I tried manually testing a variety of current Argos Translate languages to see which ones xx_sent_ud_sm
was able to successfully do sentence segmentation on:
Arabic works
Chinese does not work
Dutch works
Irish works
Korean works
Russian works
Thai does not work
Turkish works
Urdu does not work
Chinese not working for this model is a known issue, however, there is a dedicated Chinese model for Spacy that does work (zh_core_web_sm).
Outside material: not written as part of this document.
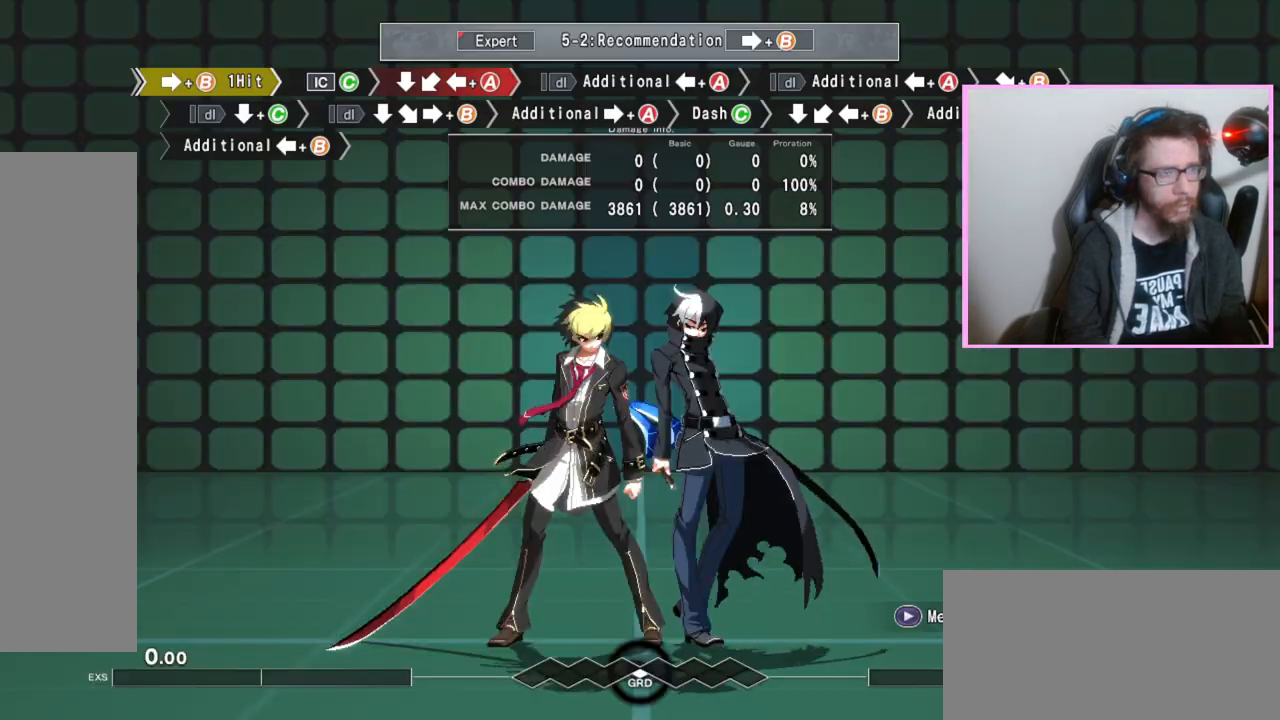
{"dt_ms": 500, "buttons": [], "events": []}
I try pretty hard to minimize the dependencies for Argos Translate so I’m attracted to the idea of dropping the need for Stanza if possible. I think the xx_sent_ud_sm
model is probably good enough for most languages and I can try to fix languages like Thai that don’t work using one-off libraries (like pythainlp) that are lighter weight than Stanza. I’m also okay with dropping support for a small number of languages (like possibly Urdu) if it makes the codebase higher performance and easier to maintain. It’s may also be worth looking into adding support to Spacy for the languages we need and then contributing it back to the Spacy project so that we can use it (Spacy training documentation).
2 Likes
Do you incorporate language detection into the process? If not, that’s a way to get more specialized solutions for different languages. A one size fits all is difficult to find.
Argos Translate always knows what languages it’s translating from/to. Language detection (“auto” as the source language) is a feature in LibreTranslate and LibreTranslate passes the source language code to Argos Translate. So for Chinese I think I’m just going to use a different Spacy model when the user is translating Chinese source text.
1 Like